"Non so come ma arriverò puntuale". Se lo dicono da soli. E alla fine arrivano, puntuali. Con un disco che ha bisogno almeno di una decina di ascolti prima di capirci qualcosa. Prima di riconoscere che sì, è un bel disco, è fottutamente complicato e non è vero che è la solita roba targata Marta sui Tubi.
C'è tutto, in questo "Sushi e Coca". Ci sono le accelerazioni, le aperture su cui ci hanno abituato a scendere o salire, armonicamente parlando, i momenti di pathos, quelli incasinati. Gli scioglilingua. Ci sono i colpi al cuore, quelli che tagliano l'aria in mezzo come farebbe un vecchio cuoco giapponese che il sushi lo taglia con la sciabola dei samurai. E poi c'è la giovialità della coca, non necessariamente nella sua versione bianca. C'è lo squallore di un monolocale milanese, la voglia di massacrare tutto e tutti, un coro di voci bianche che fa tanto zecchino d'oro (e in effetti lo è). Un labirinto di suoni a volte anche spettrali, inquietanti: voglia di urlare, di farsi sentire, di farsi toccare. Di bussare alla porta di Dio, non prima di aver ammesso che le paure più grandi sono quelle che abbiamo tutti: la paura di essere umani (perché lo siamo, esseri umani).

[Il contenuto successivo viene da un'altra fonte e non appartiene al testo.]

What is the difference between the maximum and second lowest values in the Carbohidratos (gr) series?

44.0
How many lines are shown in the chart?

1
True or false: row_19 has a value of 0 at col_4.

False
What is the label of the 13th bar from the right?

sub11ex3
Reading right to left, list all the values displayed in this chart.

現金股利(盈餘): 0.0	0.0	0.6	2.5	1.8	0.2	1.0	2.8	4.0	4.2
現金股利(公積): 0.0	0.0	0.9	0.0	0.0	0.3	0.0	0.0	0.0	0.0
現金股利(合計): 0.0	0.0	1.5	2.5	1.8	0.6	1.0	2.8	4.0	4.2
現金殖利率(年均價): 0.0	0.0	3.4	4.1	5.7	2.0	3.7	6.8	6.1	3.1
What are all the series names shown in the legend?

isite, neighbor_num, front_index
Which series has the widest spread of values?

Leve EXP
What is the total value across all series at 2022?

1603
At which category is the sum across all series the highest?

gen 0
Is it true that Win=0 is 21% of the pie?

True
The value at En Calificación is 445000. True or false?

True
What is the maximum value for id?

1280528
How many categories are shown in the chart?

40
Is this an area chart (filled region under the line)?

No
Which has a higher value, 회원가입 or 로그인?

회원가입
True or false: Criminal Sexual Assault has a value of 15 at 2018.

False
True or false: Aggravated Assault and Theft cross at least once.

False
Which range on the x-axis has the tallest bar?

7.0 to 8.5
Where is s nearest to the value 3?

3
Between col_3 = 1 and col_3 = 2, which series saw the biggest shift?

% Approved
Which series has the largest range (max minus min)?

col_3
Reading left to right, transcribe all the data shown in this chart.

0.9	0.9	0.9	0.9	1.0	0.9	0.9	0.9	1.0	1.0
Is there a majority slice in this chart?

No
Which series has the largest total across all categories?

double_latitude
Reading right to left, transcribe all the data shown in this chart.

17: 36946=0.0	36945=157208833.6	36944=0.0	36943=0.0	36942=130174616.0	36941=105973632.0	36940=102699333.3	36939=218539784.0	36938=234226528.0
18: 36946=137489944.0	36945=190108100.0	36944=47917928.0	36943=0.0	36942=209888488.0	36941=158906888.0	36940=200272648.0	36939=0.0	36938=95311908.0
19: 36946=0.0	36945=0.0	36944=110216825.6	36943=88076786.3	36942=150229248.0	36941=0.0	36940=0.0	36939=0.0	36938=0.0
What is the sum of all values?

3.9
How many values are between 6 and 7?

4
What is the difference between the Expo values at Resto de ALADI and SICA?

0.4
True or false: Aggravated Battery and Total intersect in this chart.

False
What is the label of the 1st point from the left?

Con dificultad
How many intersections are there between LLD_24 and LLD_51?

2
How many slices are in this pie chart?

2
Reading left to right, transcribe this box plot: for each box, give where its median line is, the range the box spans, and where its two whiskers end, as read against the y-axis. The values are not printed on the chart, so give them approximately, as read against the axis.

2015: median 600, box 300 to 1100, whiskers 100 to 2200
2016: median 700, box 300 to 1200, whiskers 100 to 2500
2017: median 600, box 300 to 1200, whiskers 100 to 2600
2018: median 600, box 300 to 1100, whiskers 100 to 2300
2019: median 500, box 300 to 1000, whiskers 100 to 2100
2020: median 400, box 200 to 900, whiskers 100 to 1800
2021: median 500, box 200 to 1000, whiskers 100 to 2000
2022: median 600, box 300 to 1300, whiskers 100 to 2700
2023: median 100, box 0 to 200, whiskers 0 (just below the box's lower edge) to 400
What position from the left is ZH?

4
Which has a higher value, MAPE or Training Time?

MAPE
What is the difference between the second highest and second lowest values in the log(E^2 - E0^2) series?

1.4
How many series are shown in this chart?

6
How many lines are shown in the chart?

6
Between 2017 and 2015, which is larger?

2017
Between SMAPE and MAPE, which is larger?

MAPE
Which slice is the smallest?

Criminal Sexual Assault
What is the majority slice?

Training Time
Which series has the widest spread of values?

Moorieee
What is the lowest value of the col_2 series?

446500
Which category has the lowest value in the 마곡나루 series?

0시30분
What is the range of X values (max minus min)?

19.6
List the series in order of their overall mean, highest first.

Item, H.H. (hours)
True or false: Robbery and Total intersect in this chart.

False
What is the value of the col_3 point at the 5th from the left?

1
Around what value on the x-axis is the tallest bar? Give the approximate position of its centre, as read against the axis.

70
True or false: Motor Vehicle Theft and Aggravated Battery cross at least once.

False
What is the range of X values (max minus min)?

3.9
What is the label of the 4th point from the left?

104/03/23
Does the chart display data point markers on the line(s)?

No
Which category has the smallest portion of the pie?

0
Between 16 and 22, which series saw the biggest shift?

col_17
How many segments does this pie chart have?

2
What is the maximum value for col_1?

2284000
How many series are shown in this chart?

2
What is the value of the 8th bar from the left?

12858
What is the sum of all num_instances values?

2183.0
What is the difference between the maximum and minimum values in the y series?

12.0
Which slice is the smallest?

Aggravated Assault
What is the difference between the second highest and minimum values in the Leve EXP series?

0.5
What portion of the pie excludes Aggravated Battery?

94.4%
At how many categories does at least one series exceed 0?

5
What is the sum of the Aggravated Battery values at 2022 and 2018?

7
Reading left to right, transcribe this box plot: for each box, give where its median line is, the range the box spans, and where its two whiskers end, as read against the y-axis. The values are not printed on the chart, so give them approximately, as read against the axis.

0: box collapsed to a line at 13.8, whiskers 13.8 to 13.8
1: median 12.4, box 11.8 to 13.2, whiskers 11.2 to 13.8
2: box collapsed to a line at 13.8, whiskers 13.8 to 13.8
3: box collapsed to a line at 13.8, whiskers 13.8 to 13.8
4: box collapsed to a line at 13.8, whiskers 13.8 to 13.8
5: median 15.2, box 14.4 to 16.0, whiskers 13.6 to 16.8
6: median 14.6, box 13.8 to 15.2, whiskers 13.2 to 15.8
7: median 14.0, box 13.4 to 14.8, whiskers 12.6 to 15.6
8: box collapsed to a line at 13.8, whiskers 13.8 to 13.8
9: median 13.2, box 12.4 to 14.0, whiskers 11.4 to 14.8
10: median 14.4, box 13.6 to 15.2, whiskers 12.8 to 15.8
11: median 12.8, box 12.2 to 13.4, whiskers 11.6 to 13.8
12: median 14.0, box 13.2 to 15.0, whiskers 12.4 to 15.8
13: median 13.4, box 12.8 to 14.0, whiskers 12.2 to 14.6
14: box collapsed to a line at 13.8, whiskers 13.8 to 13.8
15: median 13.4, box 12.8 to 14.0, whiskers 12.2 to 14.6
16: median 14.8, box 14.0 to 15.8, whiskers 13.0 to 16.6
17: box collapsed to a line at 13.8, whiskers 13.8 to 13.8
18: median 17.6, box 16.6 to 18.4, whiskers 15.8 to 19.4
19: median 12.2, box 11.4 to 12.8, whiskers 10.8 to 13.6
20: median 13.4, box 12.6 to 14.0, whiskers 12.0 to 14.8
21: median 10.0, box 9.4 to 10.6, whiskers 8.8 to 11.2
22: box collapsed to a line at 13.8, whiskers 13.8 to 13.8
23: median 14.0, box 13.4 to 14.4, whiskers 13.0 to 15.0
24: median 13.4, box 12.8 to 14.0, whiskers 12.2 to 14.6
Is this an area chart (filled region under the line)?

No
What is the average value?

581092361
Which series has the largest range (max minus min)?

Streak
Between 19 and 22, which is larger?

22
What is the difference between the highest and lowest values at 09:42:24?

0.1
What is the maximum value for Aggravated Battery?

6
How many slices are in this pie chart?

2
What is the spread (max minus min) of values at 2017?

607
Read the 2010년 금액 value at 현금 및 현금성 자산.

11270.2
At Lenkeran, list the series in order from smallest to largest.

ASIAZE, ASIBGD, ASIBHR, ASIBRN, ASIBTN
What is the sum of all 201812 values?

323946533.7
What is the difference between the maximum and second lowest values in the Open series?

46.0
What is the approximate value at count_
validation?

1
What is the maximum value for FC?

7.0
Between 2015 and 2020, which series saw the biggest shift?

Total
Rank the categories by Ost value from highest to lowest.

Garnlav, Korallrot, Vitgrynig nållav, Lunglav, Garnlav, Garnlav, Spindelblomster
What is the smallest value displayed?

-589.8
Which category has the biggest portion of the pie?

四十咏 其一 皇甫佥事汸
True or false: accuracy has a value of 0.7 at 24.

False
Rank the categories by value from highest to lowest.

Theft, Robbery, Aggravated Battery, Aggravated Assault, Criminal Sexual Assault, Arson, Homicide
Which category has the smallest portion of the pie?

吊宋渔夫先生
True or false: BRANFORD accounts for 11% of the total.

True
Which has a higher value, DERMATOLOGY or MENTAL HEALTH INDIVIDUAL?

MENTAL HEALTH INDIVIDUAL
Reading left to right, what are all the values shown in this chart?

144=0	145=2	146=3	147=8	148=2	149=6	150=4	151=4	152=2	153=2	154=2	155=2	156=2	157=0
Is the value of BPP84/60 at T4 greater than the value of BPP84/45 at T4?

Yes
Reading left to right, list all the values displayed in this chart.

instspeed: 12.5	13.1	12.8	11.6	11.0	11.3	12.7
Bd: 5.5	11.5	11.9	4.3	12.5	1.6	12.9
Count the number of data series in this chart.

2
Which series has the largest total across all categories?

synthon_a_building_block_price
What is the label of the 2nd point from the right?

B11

Molte le canzoni strutturate come trittici, la title track per esempio. Milano, da tutti i punti di vista: nevrosi metropolitane che la musica assorbe in pieno e mentre il trittico ti scorre davanti, cambia consistenza insieme ai suoni, che via via si fanno più densi. Tanto densi che cominciano a sgocciolare, a lasciare pian piano, come un maledetto rubinetto aperto che non si chiude più, gli indizi per ricostruire tutto. Con tanto di arpeggi martellanti sotto che, improvvisamente, si trasformano in fughe sui tasti del piano, mentre il castello di carte si sfascia e tu con fatica ricominci a sistemarle. Una densità fatta da architetture e arrangiamenti complessi, sarà anche per via del gruppo che si allarga alle tastiere e delle gocce che cominciano a cadere sempre più pesanti e piene, sempre più veloci. La voce di Giovanni è la chiave di volta di questa nuova versione finalmente a tutto tondo: semplicemente, una delle migliori voci che l'indie nazional popolare ci offre. Un vibrato senza smagliature, che gira su stesso con estrema ironia. Talmente versatile che nei punti in cui sembra spacchi tutto, davanti hai Eolo che soffia via tutte le nuvole del mondo, con una potenza contagiosa in grado di cimentarsi, poi, con parole tutte attaccate sempre ben scandite e ad alto impatto semantico.
Un disco completo, che finalmente non ti lascia con quella sensazione di non-finito addosso. Un secchio che ti rovesciano dal quinto piano di un grosso condominio: per asciugarsi ci vuole tempo. Per drenare l'acqua, ricomporsi, e uscire a comprare quel cartone di amore a lunga conservazione che in frigo, ahimè, non c'è. Non ancora, almeno.